## Action item
Give the listing again word for word. Leave every image out.

## Data
=== Begin Enclosure ===
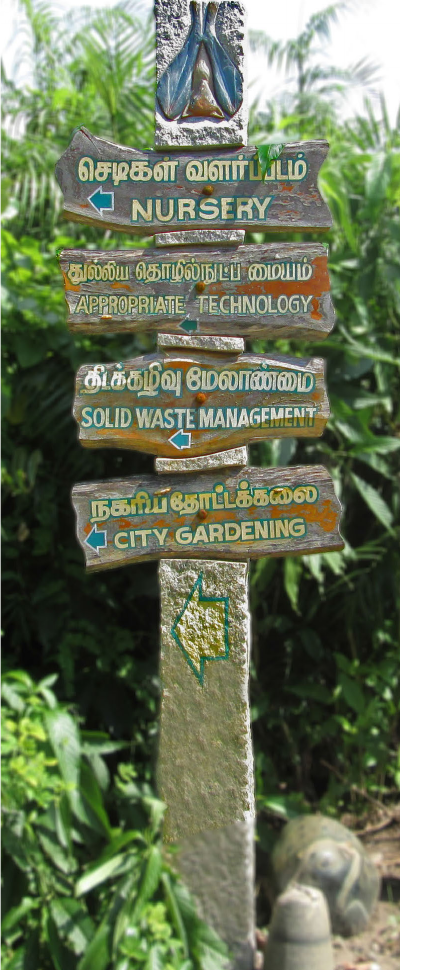
Image 10. A directional sign with a Short-nosed Fruit Bat Cynopterus sphinx carved at the top. Adyar Eco Park, Chennai.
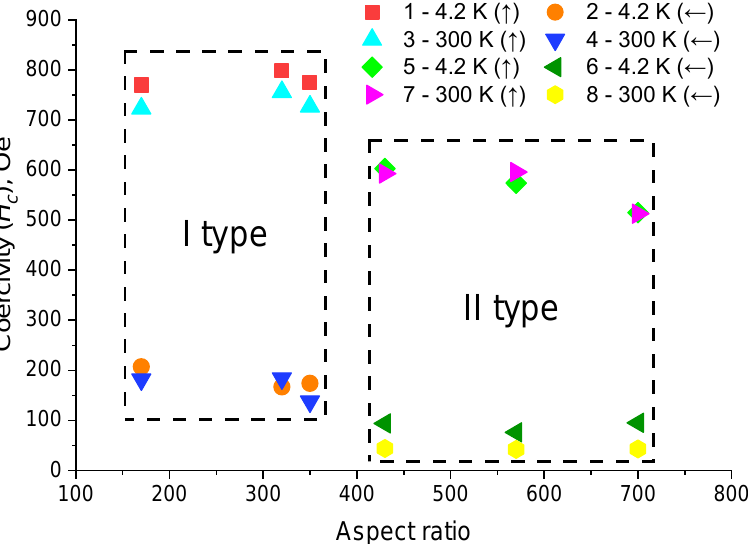
Figure 7. The dependence of the coercivity on the aspect ratio for two types of samples at 4.2 K and 300 K temperatures: 1, 2, 3, 4—the I type (Samples No. 1, 2, 3); 5, 6, 7, 8—the II type (Samples No. 4, 5, 6).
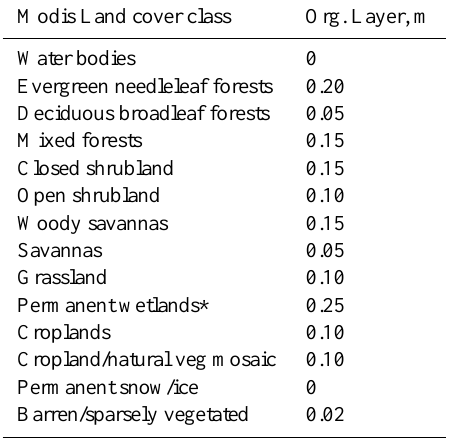
Table 1. Depth of organic layer in the mineral soil partition in each grid cell for different MODIS land cover classes. Based on Bock- heim et al. (1997). The permanent wetlands class does not include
=== End Enclosure ===
## Answer
Image 10. A directional sign with a Short-nosed Fruit Bat Cynopterus sphinx carved at the top. Adyar Eco Park, Chennai.
Figure 7. The dependence of the coercivity on the aspect ratio for two types of samples at 4.2 K and 300 K temperatures: 1, 2, 3, 4—the I type (Samples No. 1, 2, 3); 5, 6, 7, 8—the II type (Samples No. 4, 5, 6).
Table 1. Depth of organic layer in the mineral soil partition in each grid cell for different MODIS land cover classes. Based on Bock- heim et al. (1997). The permanent wetlands class does not include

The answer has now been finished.